------ Extract ------

Francesco Romano francescobryanromano at gmail.com
Mon Oct 26 12:18:02 CET 2015


For some reason the silly bugger didn't past the full command:

> revanaA<-
bglmer(Correct~Syntax*Animacy*Prof.group.2+(1|Part.name)+(1|Item), data =
revana, family = binomial, fixef.prior = normal(cov = diag(9,16)))
fixed-effect model matrix is rank deficient so dropping 2 columns /
coefficients
Error in normal(cov = cov, common.scale = FALSE) :
  normal prior covariance of improper length

To give more info on this, it is the Animacy factor that is causing
separation because two levels of it have zero counts in some cases.

On Mon, Oct 26, 2015 at 12:13 PM, Ben Bolker <bbolker at gmail.com> wrote:

> Well, that's a separate problem (and not necessarily a "problem").   R
> is telling you that you have 16 separate combinations of the factors,
> but only 14 unique combinations represented in your data set, so it
> can only estimate 14 parameters.  Unless there is a weird interaction
> with blme I don't know about, this should still give you reasonable
> answers.
>
> On Mon, Oct 26, 2015 at 7:10 AM, Francesco Romano
> <francescobryanromano at gmail.com> wrote:
> > Many thanks Ben,
> >
> > but I tried that already:
> >
> >> revanaA<-
> >> bglmer(Correct~Syntax*Animacy*Prof.group.2+(1|Part.name)+(1|Item), data
> =
> >> revana, family = binomial, fixef.prior = normal(cov = diag(9,16)))
> > fixed-effect model matrix is rank deficient so dropping 2 columns /
> > coefficients
> > Error in normal(cov = cov, common.scale = FALSE) :
> >   normal prior covariance of improper length
> >
> > On Mon, Oct 26, 2015 at 12:06 PM, Ben Bolker <bbolker at gmail.com> wrote:
> >>
> >> On 15-10-26 06:56 AM, Francesco Romano wrote:
> >> > I wonder if anyone can help with the separation problem originally
> >> > solved
> >> > by Ben Bolker (see thread).
> >> > The model and fitting I used previously was
> >> >
> >> > trial<-bglmer(Correct ~ Syntax.Semantics, data = trialglm, family =
> >> > binomial, fixef.prior = normal(cov = diag(9,4))
> >> >
> >> > which now has to change because the Syntax.Semantcs factor needs to be
> >> > split into separate
> >> > within-subjects variables, Syntax, a factor with two levels, and
> >> > Animacy, a
> >> > factor with four levels.
> >> > In addition a new between-subjects factor called Group with two levels
> >> > (native vs non-native speaker)
> >> > has to be added which determines the following model, fit by bglmer:
> >> >
> >> > trial<-bglmer(Correct ~ Syntax*Animacy*Group+ (1|Part.name)+(1|Item),
> >> > data
> >> > = trialglm, family = binomial,
> >> > fixef.prior = normal(cov = diag???)

------

## Tasks and exercises
(a) Can you repeat the bglmer thread word for word from "For some reason" up to and including "in some cases."?
(b) Will you pick up the bglmer thread after its last line and continue it?

------ Data excerpts ------

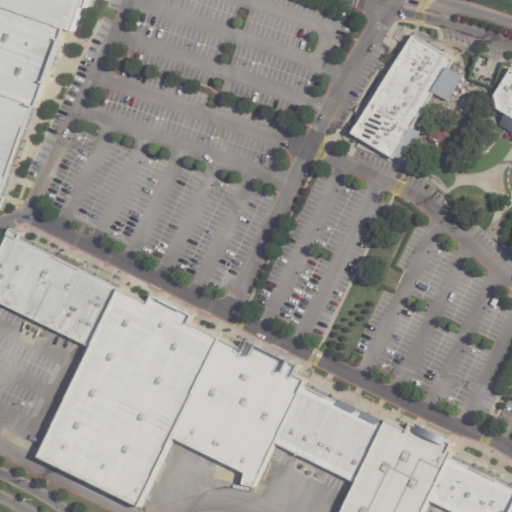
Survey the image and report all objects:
road: (419, 11)
road: (468, 11)
road: (304, 20)
road: (433, 21)
road: (237, 37)
building: (27, 61)
building: (27, 66)
road: (218, 70)
building: (505, 95)
building: (402, 96)
building: (407, 97)
building: (505, 103)
road: (199, 111)
road: (68, 120)
parking lot: (192, 127)
road: (182, 145)
road: (304, 157)
road: (85, 177)
road: (479, 181)
road: (120, 192)
road: (419, 201)
road: (154, 206)
road: (498, 208)
road: (188, 221)
road: (223, 235)
road: (301, 250)
parking lot: (317, 259)
road: (336, 266)
road: (398, 301)
road: (430, 321)
road: (266, 339)
road: (462, 343)
road: (486, 376)
building: (215, 402)
building: (223, 407)
road: (508, 440)
road: (30, 493)
road: (15, 503)
road: (121, 511)
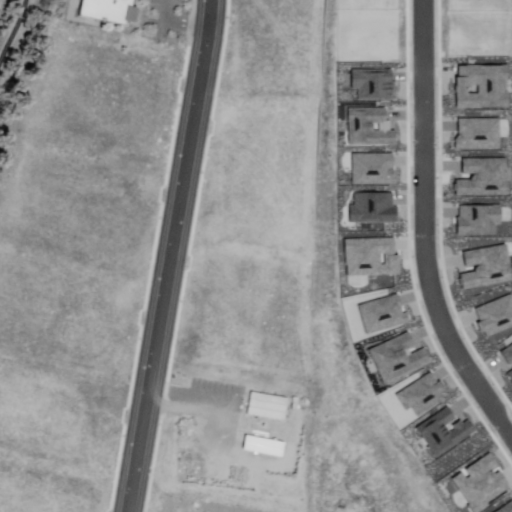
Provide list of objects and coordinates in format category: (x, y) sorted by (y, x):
parking lot: (167, 5)
building: (107, 11)
building: (110, 12)
road: (178, 21)
road: (9, 23)
road: (169, 256)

------

## Answers to each task
(a)
For some reason the silly bugger didn't past the full command:

> revanaA<-
bglmer(Correct~Syntax*Animacy*Prof.group.2+(1|Part.name)+(1|Item), data =
revana, family = binomial, fixef.prior = normal(cov = diag(9,16)))
fixed-effect model matrix is rank deficient so dropping 2 columns /
coefficients
Error in normal(cov = cov, common.scale = FALSE) :
  normal prior covariance of improper length

To give more info on this, it is the Animacy factor that is causing
separation because two levels of it have zero counts in some cases.

(b)
> >> >
> >> > What values should I use for the cov=diag portion in order to continue
> >> > attempting convergence of a model
> >> > that includes the random effects?
> >>
> >>     In general a reasonable form is normal(cov = diag(v,np)) where v is
> >> the prior variance (generally something reasonably
> >> large/non-informative; 9 (=std dev of 3) is probably an OK default) and
> >> np is the number of fixed-effect parameters.  You can figure this out
> via
> >>
> >> ncol(model.matrix(~Syntax*Animacy*Group,data=trialglm)
> >>
> >> or multiply 2*4*2 to get 16 ...
> >>
> >> >
> >> > R returns the following error because I don't know how to establish
> the
> >> > parameters when more than one
> >> > fixed effect is involved:
> >> >
> >> > Error in normal(cov = cov, common.scale = FALSE) :
> >> >   normal prior covariance of improper length
> >> >
> >> > Many thanks in advance for any help!
> >> >
> >> >
> >> >
> >> >
> >> >
> >> > On Thu, May 28, 2015 at 10:46 PM, Ben Bolker <bbolker at gmail.com>
> wrote:
> >> >
> >> >>   I don't see your data -- I see a little tiny subset, but that's not
> >> >> really enough for a reproducible example.
> >> >>
> >> >> This is the example given in the URL I sent:
> >> >>
> >> >> cmod_blme_L2 <- bglmer(predation~ttt+(1|block),data=newdat,
> >> >>                        family=binomial,
> >> >>                        fixef.prior = normal(cov = diag(9,4)))
> >> >>
> >> >> trial<-bglmer(Correct ~ Syntax.Semantics+(1|Part.name),
> >> >>           data =trialglm,
> >> >>          family = binomial,
> >> >>         fixef.prior = normal(cov=diag(9,8)))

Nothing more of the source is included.